Jang Dae-Hee (wonderfully played by Yoo Jae Myung), owner of the Jang Group, and the main villain of the Netflix Korean Drama, Itaewon Class lets us in on how an oligarch thinks, based on the current status of our world’s class divide.
I’ll be honest. I’m only on the second episode of this Park Seo-Joon starrer drama. However, it’s like I’ve already completed its episodes and even more. It took me more than a few minutes than its original run to finish because I keep taking notes. For this blog post, I am going to focus on how Jang Dae-Hee, as an oligarch, thinks.
Related: Itaewon Class full Review: Itaewon class is a Korean drama disguised as an arthouse regular
Oligarchs: what are they?
Oligarchs, the 1% rich in every state or country. According to the Oxford Dictionary, an oligarch means “a very rich business leader with a great deal of political influence.” For the past few years, the word “oligarch” or “oligarchy” has been used for a number of times that it ever has. This may be due to the masses’ awareness of the number of destructions they have done to humankind, and the immense inequality we have today.

┄┄┄┄┄┄┄┄┄┄

▶ [Given instruction]
Translate this sentence from the Itaewon Class blog post into Spanish: "According to the Oxford Dictionary, an oligarch means “a very rich business leader with a great deal of political influence.”"

▶ [Recorded data]
┄┄┄┄┄┄┄┄┄┄

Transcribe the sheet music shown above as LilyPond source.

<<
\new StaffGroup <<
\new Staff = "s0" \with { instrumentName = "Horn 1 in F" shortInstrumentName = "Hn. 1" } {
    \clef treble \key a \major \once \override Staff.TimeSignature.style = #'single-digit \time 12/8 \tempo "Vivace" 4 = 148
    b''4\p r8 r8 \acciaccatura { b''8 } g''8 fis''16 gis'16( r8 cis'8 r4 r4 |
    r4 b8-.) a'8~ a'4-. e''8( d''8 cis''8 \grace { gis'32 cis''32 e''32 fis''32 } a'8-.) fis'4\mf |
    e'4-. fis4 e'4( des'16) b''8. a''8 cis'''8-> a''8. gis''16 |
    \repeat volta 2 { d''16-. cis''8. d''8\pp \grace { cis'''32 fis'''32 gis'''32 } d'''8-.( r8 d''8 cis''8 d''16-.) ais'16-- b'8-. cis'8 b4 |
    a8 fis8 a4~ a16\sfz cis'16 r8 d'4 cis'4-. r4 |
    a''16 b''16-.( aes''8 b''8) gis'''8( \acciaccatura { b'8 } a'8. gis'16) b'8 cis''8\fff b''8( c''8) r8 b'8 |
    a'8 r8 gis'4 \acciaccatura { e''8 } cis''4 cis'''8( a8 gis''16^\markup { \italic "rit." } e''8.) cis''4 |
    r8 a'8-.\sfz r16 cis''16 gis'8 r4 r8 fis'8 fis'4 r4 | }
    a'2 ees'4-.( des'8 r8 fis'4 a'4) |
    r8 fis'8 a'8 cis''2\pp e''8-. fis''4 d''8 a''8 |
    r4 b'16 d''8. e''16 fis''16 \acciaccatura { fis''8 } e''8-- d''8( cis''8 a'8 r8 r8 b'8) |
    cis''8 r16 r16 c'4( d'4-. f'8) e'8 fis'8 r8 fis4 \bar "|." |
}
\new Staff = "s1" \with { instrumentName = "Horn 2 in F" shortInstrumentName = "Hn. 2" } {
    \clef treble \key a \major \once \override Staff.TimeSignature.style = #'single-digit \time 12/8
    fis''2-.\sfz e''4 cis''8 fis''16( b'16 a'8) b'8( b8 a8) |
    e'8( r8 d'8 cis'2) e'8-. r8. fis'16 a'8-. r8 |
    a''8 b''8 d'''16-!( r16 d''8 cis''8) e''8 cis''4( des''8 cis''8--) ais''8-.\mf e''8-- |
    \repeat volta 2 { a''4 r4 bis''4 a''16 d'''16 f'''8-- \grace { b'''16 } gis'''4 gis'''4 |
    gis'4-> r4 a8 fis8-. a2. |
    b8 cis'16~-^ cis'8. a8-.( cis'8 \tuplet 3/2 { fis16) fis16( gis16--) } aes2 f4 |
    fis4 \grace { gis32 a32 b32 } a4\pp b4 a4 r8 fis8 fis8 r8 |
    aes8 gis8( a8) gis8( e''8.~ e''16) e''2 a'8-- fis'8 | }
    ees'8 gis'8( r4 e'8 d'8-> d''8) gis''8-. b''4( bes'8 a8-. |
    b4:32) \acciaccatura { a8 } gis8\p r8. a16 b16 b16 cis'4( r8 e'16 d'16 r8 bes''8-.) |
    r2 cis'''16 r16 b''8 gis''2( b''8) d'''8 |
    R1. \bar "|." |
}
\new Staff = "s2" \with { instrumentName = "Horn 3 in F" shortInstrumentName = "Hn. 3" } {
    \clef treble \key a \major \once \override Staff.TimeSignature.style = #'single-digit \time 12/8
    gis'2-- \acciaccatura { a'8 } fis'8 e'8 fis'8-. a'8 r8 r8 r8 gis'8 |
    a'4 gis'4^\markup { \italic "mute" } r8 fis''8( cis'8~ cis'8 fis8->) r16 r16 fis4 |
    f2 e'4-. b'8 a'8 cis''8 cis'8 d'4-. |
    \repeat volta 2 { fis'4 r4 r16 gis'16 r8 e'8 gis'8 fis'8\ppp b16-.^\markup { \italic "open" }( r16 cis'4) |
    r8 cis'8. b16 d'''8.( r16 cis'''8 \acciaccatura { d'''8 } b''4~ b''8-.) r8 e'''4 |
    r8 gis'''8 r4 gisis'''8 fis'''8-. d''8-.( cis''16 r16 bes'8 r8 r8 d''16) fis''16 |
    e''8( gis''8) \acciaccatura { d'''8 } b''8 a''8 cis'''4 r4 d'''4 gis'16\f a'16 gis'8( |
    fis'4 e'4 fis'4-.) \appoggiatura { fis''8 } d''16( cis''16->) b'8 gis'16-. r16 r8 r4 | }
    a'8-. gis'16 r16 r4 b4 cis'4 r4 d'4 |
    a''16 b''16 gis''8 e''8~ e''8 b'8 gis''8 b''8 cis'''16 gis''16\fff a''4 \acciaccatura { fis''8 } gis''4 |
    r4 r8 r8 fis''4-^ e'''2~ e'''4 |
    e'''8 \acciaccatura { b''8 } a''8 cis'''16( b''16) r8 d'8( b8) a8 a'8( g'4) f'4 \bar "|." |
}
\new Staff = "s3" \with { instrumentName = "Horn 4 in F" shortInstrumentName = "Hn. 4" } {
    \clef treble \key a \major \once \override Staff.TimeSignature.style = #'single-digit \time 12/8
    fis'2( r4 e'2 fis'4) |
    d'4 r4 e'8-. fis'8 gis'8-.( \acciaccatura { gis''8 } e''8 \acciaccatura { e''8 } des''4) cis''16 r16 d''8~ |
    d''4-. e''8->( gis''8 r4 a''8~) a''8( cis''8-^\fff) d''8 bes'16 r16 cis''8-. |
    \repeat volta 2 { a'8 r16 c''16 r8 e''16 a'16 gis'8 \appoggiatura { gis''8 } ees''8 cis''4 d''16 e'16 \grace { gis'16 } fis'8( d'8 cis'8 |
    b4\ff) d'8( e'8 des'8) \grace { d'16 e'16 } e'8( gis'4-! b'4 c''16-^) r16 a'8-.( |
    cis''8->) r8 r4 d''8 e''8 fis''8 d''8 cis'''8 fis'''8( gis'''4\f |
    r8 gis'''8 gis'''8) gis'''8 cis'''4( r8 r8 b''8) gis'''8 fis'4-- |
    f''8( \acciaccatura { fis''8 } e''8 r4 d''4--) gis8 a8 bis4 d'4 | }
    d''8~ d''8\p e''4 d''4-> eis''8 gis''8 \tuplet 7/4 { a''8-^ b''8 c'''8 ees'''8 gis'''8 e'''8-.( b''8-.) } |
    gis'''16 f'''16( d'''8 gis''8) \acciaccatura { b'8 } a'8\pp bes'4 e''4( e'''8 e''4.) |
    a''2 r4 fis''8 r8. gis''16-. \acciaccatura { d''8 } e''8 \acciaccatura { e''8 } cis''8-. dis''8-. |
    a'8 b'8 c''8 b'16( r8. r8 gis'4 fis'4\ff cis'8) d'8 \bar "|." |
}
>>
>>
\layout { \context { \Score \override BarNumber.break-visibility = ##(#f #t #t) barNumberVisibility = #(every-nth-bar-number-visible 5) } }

┄┄┄┄┄┄┄┄┄┄

▶ [Solution for this exercise]
Según el Diccionario Oxford, un oligarca significa «un líder empresarial muy rico con una gran influencia política».